4 How Measurements are submitted to SQUASH¶
4.1 Design Principles¶
- Think about Airplane Mode.
- Think about how this will eventually be a Butler.put().
4.2 Proposal¶
Packages construct a Job
that contains Measurements
, blobs
and Provenance
. This Job
, serialized to JSON, is sent over the logger. A special Metric logger is used that saves this log statement to a separate file. A next-generation post-qa sends this Job to SQUASH’s REST API.
- Bonus: Packages could provide Jupyter Notebooks that locally consume the log data to show plots and pass/fail Specification status.
- Bonus: make validate_base capable of generating the Jupyter Notebook!
- Bonus: share Bokeh plots between notebooks and SQUASH.

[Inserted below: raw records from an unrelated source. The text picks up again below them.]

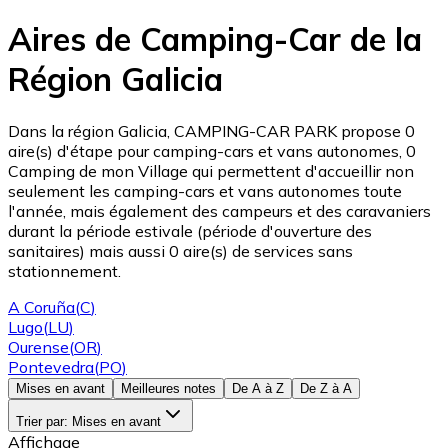
Aires de Camping-Car de la
Région Galicia
Dans la région Galicia, CAMPING-CAR PARK propose 0
aire(s) d'étape pour camping-cars et vans autonomes, 0
Camping de mon Village qui permettent d'accueillir non
seulement les camping-cars et vans autonomes toute
l'année, mais également des campeurs et des caravaniers
durant la période estivale (période d'ouverture des
sanitaires) mais aussi 0 aire(s) de services sans
stationnement.
A Coruña
(
C
)
Lugo
(
LU
)
Ourense
(
OR
)
Pontevedra
(
PO
)
Mises en avant
Meilleures notes
De A à Z
De Z à A
Trier par
:
Mises en avant
Affichage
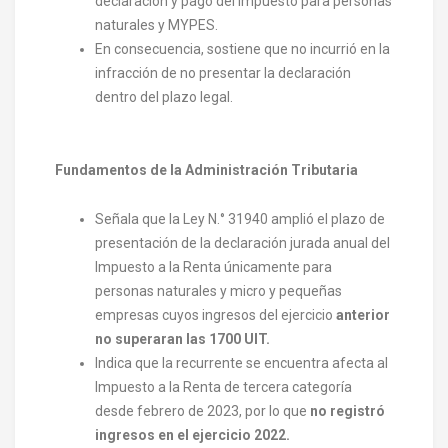
declaración y pago del impuesto para personas
naturales y MYPES.
En consecuencia, sostiene que no incurrió en la
infracción de no presentar la declaración
dentro del plazo legal.
Fundamentos de la Administración Tributaria
Señala que la Ley N.° 31940 amplió el plazo de
presentación de la declaración jurada anual del
Impuesto a la Renta únicamente para
personas naturales y micro y pequeñas
empresas cuyos ingresos del ejercicio
anterior
no superaran las 1700 UIT.
Indica que la recurrente se encuentra afecta al
Impuesto a la Renta de tercera categoría
desde febrero de 2023, por lo que
no registró
ingresos en el ejercicio 2022.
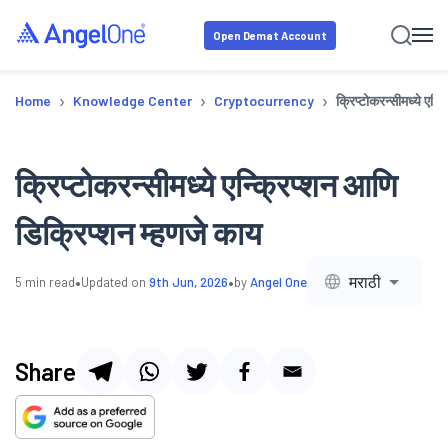
Open Demat Account
›
›
›
Home
Knowledge Center
Cryptocurrency
क्रिप्टोकरन्सीमध्ये एन्
क्रिप्टोकरन्सीमध्ये एन्क्रिप्शन आणि
डिक्रिप्शन म्हणजे काय
•
•
मराठी
5
min read
Updated on
9th Jun, 2026
by
Angel One
Share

5 How Specifications are registered¶
5.1 Design principles¶
Specifications
are a mechanism for LSST staff to monitor aMeasurementView
and be alerted whenever a newMeasurement
exceeds a threshold or range.- It needs to be easy for any LSST staff member to register a new
Specification
; they should not be required to contact SQuaRE to register or change aSpecification
. - Specifications should be available offline, but be synced to SQUASH.
5.2 Proposal¶
There is a common EUPS package that contains Specifications
in a YAML format. These Specifications are available, through a Python API, to packages so that they can show real-time pass/fail status of Measurements. The Specifications are also synchronized with the SQUASH database. If someone wants to be alerted by a Specification, they sign themselves up as an owner of the Specification.